To Thomas A. Marshall 
Charleston, Ills. April 23. 1858
My dear Sir I wish you, G. W. Rives of Edgar, and O. L. Davis, of Vermilion, to co-operate in getting a Senatorial candidate on the track, in your District.  Davis is here, and agrees to do his part. The adversary has his eye upon that district, and will beat us, unless we also are wide awake. Under the circumstances, a District convention may, or may not be the best way---you three to judge of that. I think you better take some good reliable Fillmore men into conference with you, and also some proper person or persons from Cumberland. Indeed, it may appear expedient to select a Fillmore man as the candidate. I also write to Rives. I am most anxious to know that you will not neglect the matter, not doubting that you will do it rightly, if you only take hold of it.
I was in Springfield during the sittings of the two democratic conventions day-before-yesterday. Say what they will, they are having an abundance of trouble. Our own friends were also there, in considerable numbers from different parts of the State. They are all in high spirits, and think, if we do not win, it will be our own fault. So I really think. Your friend as ever,
 ALS, DLC. Thomas A. Marshall was a prominent Coles County Republican.

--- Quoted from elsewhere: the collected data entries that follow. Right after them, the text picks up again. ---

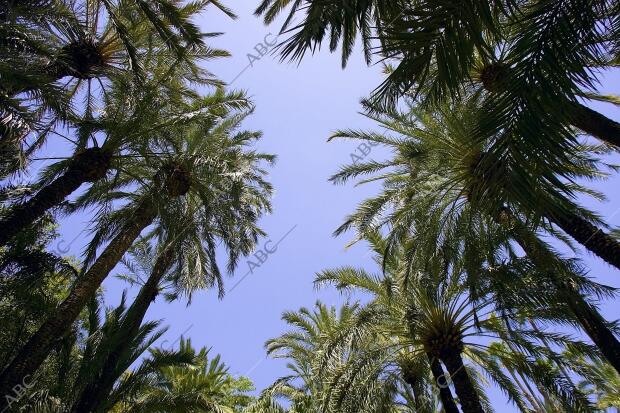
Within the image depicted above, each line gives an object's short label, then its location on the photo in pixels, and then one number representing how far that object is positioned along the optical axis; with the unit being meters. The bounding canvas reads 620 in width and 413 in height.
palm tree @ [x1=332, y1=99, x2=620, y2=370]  7.92
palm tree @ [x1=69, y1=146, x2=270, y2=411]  11.74
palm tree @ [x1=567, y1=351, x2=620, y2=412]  8.88
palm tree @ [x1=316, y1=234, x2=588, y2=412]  8.98
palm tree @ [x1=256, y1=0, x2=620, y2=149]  3.68
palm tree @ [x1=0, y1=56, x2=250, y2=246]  8.33
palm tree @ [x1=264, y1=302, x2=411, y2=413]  9.48
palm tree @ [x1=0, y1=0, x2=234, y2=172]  6.75
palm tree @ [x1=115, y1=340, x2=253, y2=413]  10.00
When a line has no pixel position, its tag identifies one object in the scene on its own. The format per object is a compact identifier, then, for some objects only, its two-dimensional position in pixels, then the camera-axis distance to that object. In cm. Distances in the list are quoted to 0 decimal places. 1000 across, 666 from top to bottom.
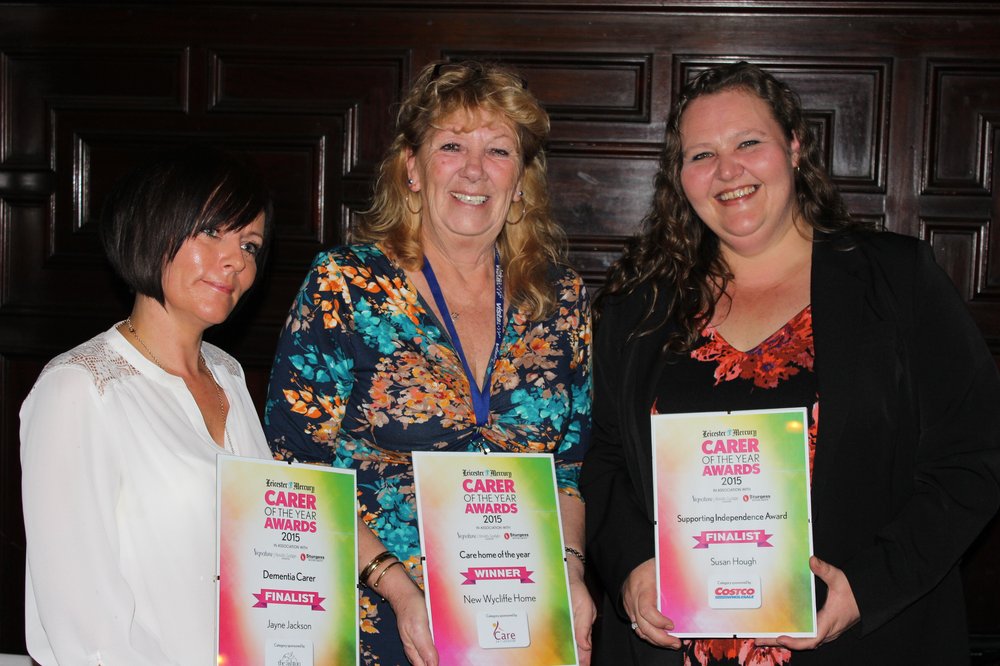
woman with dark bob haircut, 169
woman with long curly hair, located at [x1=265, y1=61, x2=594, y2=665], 212
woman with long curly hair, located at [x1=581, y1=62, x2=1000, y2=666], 202
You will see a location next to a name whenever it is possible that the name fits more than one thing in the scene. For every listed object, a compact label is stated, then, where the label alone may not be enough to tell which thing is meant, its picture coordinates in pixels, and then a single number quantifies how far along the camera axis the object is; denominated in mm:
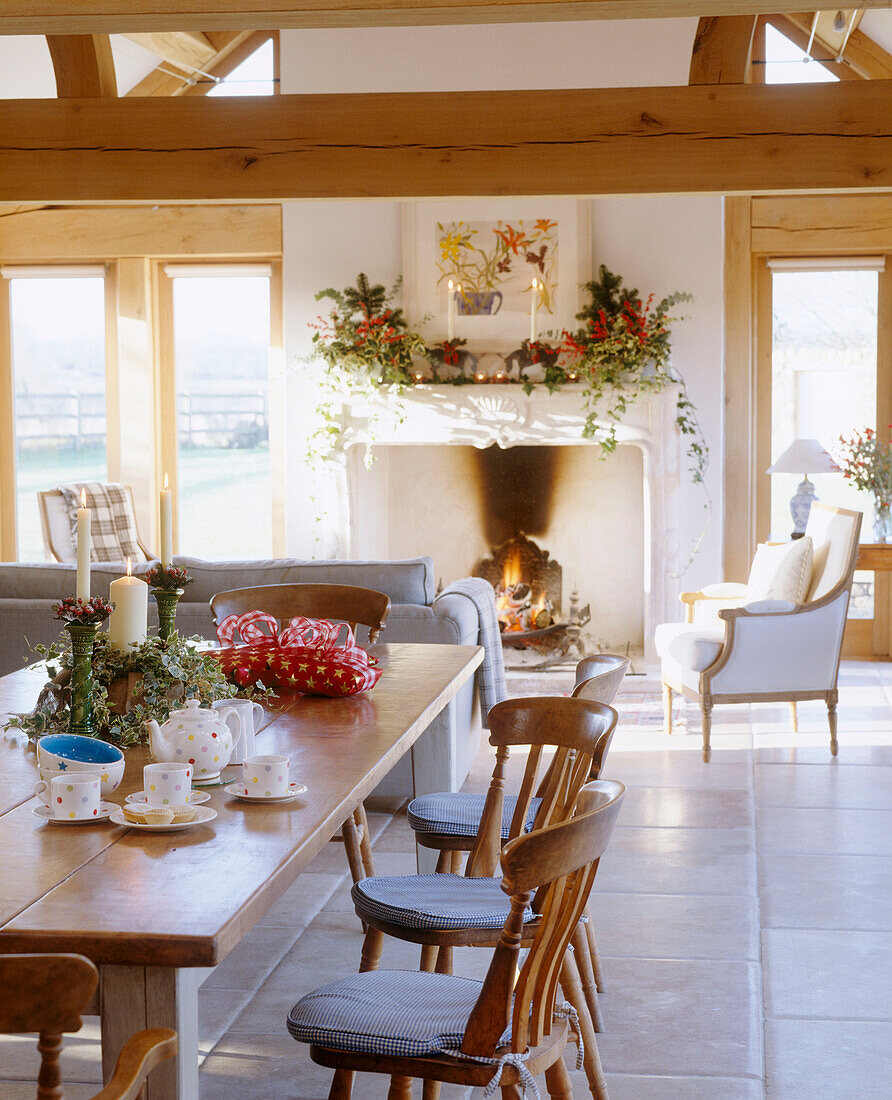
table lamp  6164
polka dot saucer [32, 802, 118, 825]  1846
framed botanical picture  6996
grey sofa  4191
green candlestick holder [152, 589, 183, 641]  2549
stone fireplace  6945
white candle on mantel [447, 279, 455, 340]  7027
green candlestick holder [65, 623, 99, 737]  2287
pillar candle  2443
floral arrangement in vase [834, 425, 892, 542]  6680
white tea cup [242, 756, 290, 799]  1967
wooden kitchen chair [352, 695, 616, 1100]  2135
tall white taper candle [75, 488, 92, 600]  2328
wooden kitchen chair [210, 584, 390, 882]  3547
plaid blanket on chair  6926
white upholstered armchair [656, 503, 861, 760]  5145
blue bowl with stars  1977
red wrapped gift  2768
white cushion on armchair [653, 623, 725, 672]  5180
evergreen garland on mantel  6758
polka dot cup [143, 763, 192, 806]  1888
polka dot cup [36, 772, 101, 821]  1843
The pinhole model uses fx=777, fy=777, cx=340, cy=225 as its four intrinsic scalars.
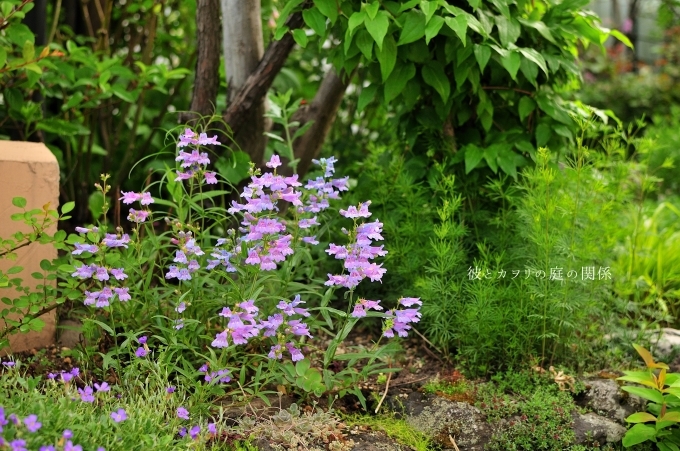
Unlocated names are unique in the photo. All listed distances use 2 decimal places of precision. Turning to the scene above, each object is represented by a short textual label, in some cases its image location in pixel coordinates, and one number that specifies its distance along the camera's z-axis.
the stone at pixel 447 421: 2.62
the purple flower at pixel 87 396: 2.11
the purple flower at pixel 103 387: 2.14
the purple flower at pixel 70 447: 1.75
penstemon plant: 2.43
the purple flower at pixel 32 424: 1.77
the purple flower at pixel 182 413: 2.17
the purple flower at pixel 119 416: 1.98
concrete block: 2.84
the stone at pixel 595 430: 2.64
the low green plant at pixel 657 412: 2.58
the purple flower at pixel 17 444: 1.70
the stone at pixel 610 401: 2.78
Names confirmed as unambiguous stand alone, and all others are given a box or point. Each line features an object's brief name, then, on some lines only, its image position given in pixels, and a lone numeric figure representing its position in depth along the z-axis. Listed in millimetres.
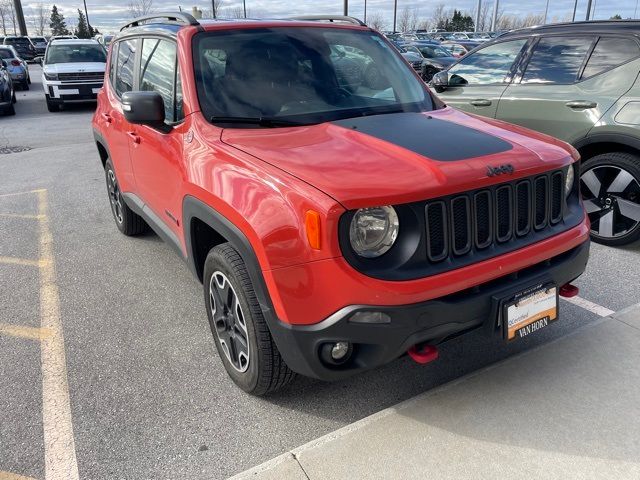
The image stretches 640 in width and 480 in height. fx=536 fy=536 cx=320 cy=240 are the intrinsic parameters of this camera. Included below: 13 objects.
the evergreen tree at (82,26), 62094
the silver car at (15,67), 18656
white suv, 13797
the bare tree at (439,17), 83738
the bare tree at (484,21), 79200
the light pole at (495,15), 50969
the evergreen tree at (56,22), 79756
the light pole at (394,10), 56966
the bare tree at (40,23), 80938
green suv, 4348
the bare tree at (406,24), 85625
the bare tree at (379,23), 75300
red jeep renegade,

 George W. Rives, state representative from Edgar County, 1849-1850, and Oliver L. Davis, state representative from Vermilion County, 1851-1852 and 1857-1858, were both possible candidates. On the same date Lincoln wrote to Rives. Rives' reply of May 15, 1858 (DLC-RTL), specified that Davis was the strongest candidate and that the principal objection to Marshall was the fact that he was a banker. Marshall became the candidate, however, and was elected.